When Kiranjeet Kaur moved to Canada in 2019 to go to school, she didn't expect she'd need to manage her expenses to the last dollar and still have no money to buy groceries.
"When we come from India, we don't have work ... and we have a lot of expenses to manage, like our mobile bills, our rent and they run up our fees," Kaur, 21.
Roadblocks to putting food on her table include difficulty finding work and making sure she doesn't tap into money saved for tuition fees.
Kaur says international students spend around $1,000 a month on basics — including housing, phone, internet, medical expenses — while earning less than that. When she realized that she needed help with food, she discovered Guru Nanak Food Bank in Surrey and became a member.

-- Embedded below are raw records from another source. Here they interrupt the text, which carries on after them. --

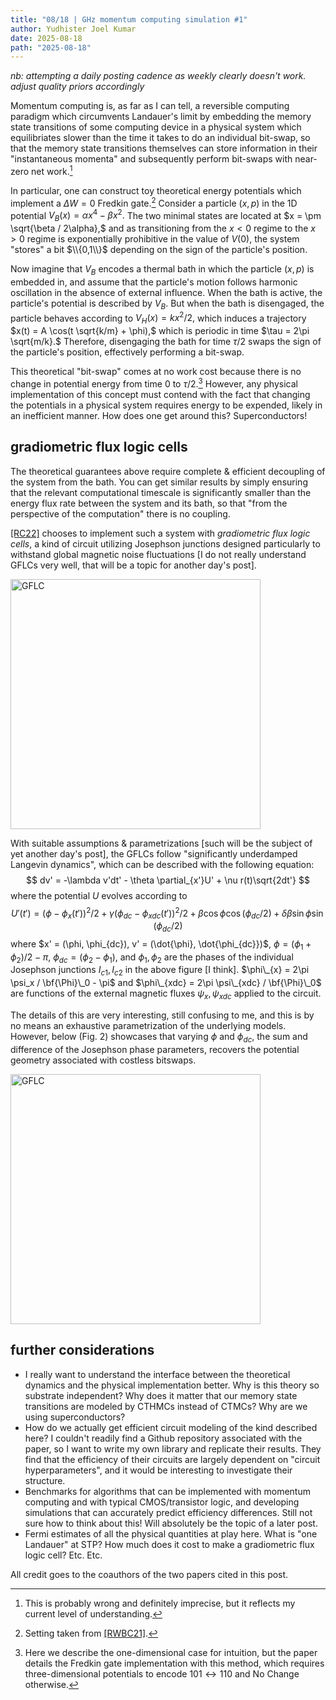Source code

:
 ```yaml
---
title: "08/18 | GHz momentum computing simulation #1"
author: Yudhister Joel Kumar
date: 2025-08-18
path: "2025-08-18"
---
```


*nb: attempting a daily posting cadence as weekly clearly doesn't work. adjust quality priors accordingly*

Momentum computing is, as far as I can tell, a reversible computing paradigm which circumvents Landauer's limit by embedding the memory state transitions of some computing device in a physical system which equilibriates slower than the time it takes to do an individual bit-swap, so that the memory state transitions themselves can store information in their "instantaneous momenta" and subsequently perform bit-swaps with near-zero net work.[^1] 

In particular, one can construct toy theoretical energy potentials which implement a $\Delta W = 0$ Fredkin gate.[^2] Consider a particle $(x,p)$ in the 1D potential $V_B(x) = \alpha x^4 - \beta x^2.$ The two minimal states are located at $x = \pm \sqrt{\beta / 2\alpha},$ and as transitioning from the $x < 0$ regime to the $x >0$ regime is exponentially prohibitive in the value of $V(0),$ the system "stores" a bit $\\{0,1\\}$ depending on the sign of the particle's position. 

Now imagine that $V_B$ encodes a thermal bath in which the particle $(x,p)$ is embedded in, and assume that the particle's motion follows harmonic oscillation in the absence of external influence. When the bath is active, the particle's potential is described by $V_B.$ But when the bath is disengaged, the particle behaves according to $V_H(x) = kx^2/2,$ which induces a trajectory $x(t) = A \cos(t \sqrt{k/m} + \phi),$ which is periodic in time $\tau = 2\pi \sqrt{m/k}.$ Therefore, disengaging the bath for time $\tau/2$ swaps the sign of the particle's position, effectively performing a bit-swap. 

This theoretical "bit-swap" comes at no work cost because there is no change in potential energy from time $0$ to $\tau/2.$[^3] However, any physical implementation of this concept must contend with the fact that changing the potentials in a physical system requires energy to be expended, likely in an inefficient manner. How does one get around this? Superconductors! 

<h2>gradiometric flux logic cells</h2>

The theoretical guarantees above require complete & efficient decoupling of the system from the bath. You can get similar results by simply ensuring that the relevant computational timescale is significantly smaller than the energy flux rate between the system and its bath, so that "from the perspective of the computation" there is no coupling. 

[[RC22]](http://arxiv.org/abs/2202.07122) chooses to implement such a system with *gradiometric flux logic cells*, a kind of circuit utilizing Josephson junctions designed particularly to withstand global magnetic noise fluctuations [I do not really understand GFLCs very well, that will be a topic for another day's post]. 

<img src="/images/gradiometric-flux-logic-cell.png" alt="GFLC" width="400"/>

With suitable assumptions & parametrizations [such will be the subject of yet another day's post], the GFLCs follow "significantly underdamped Langevin dynamics", which can be described with the following equation:
$$
dv' = -\lambda v'dt' - \theta \partial_{x'}U' + \nu r(t)\sqrt{2dt'}
$$
where the potential $U$ evolves according to
$$
U'(t') = (\phi-\phi_x(t'))^2/2  + \gamma(\phi_{dc} - \phi_{xdc}(t'))^2/2 + \beta \cos \phi \cos (\phi_{dc}/2) + \delta \beta \sin \phi \sin (\phi_{dc}/2)
$$
where $x' = (\phi, \phi_{dc}), v' = (\dot{\phi}, \dot{\phi_{dc}})$, $\phi = (\phi_1 + \phi_2)/2 - \pi,$ $\phi_{dc} = (\phi_2 - \phi_1),$ and $\phi_1, \phi_2$ are the phases of the individual Josephson junctions $I_{c1}, I_{c2}$ in the above figure [I think]. $\phi\_{x} = 2\pi \psi_x / \bf{\Phi}\_0 - \pi$ and $\phi\_{xdc} = 2\pi \psi\_{xdc} / \bf{\Phi}\_0$ are functions of the external magnetic fluxes $\psi_x, \psi_{xdc}$ applied to the circuit. 

The details of this are very interesting, still confusing to me, and this is by no means an exhaustive parametrization of the underlying models. However, below (Fig. 2) showcases that varying $\phi$ and $\phi_{dc}$, the sum and difference of the Josephson phase parameters, recovers the potential geometry associated with costless bitswaps. 


<img src="/images/gflc-2.png" alt="GFLC" width="400"/>

<h2>further considerations</h2>

- I really want to understand the interface between the theoretical dynamics and the physical implementation better. Why is this theory so substrate independent? Why does it matter that our memory state transitions are modeled by CTHMCs instead of CTMCs? Why are we using superconductors?
- How do we actually get efficient circuit modeling of the kind described here? I couldn't readily find a Github repository associated with the paper, so I want to write my own library and replicate their results. They find that the efficiency of their circuits are largely dependent on "circuit hyperparameters", and it would be interesting to investigate their structure.
- Benchmarks for algorithms that can be implemented with momentum computing and with typical CMOS/transistor logic, and developing simulations that can accurately predict efficiency differences. Still not sure how to think about this! Will absolutely be the topic of a later post. 
- Fermi estimates of all the physical quantities at play here. What is "one Landauer" at STP? How much does it cost to make a gradiometric flux logic cell? Etc. Etc.

All credit goes to the coauthors of the two papers cited in this post.

[^1]: This is probably wrong and definitely imprecise, but it reflects my current level of understanding. 

[^2]: Setting taken from [[RWBC21]](http://arxiv.org/abs/2010.01152). 

[^3]: Here we describe the one-dimensional case for intuition, but the paper details the Fredkin gate implementation with this method, which requires three-dimensional potentials to encode $101 \leftrightarrow 110$ and No Change otherwise.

Neeraj Walia, the director of Guru Nanak Food Bank, says he sees young people from around the world.
"We have participants, especially international students, from everywhere, from India, from Bangladesh, from Nepal, Pakistan. We have [international students] from China, Japan, Norway" he says.
Walia says the food bank opened in 2020 with a focus on international students from South Asia, but soon learned that students from many different countries were facing the same issue of food insecurity.
"They are really in the financial stress. They are only allowed to work for 20 hours [per week]. Rents are increasing as the house prices increase," Walia says.
He has heard multiple stories of international students trying to pay their tuition fee without going into more debt. He says paying tuition fees on time is more important for most of them than eating a healthy, balanced diet.
Out of 2,200 food bank members, more than 1,500 are international students. To help international students in the Fraser Valley and B.C. Interior, Guru Nanak Food Bank has opened a second food bank in Abbotsford, and will open a third one in Kelowna this year.
A recent study from Ryerson University looking into the issue found that Kaur's experience isn't unique.
Sutama Ghosh, associate professor in Ryerson's department of geography and environmental sciences, was one of four researchers who interviewed 30 international students.
Many said families had taken out loans against their land — or sold land — to pay for education, leaving students on extremely tight budgets as they try avoid causing more hardship.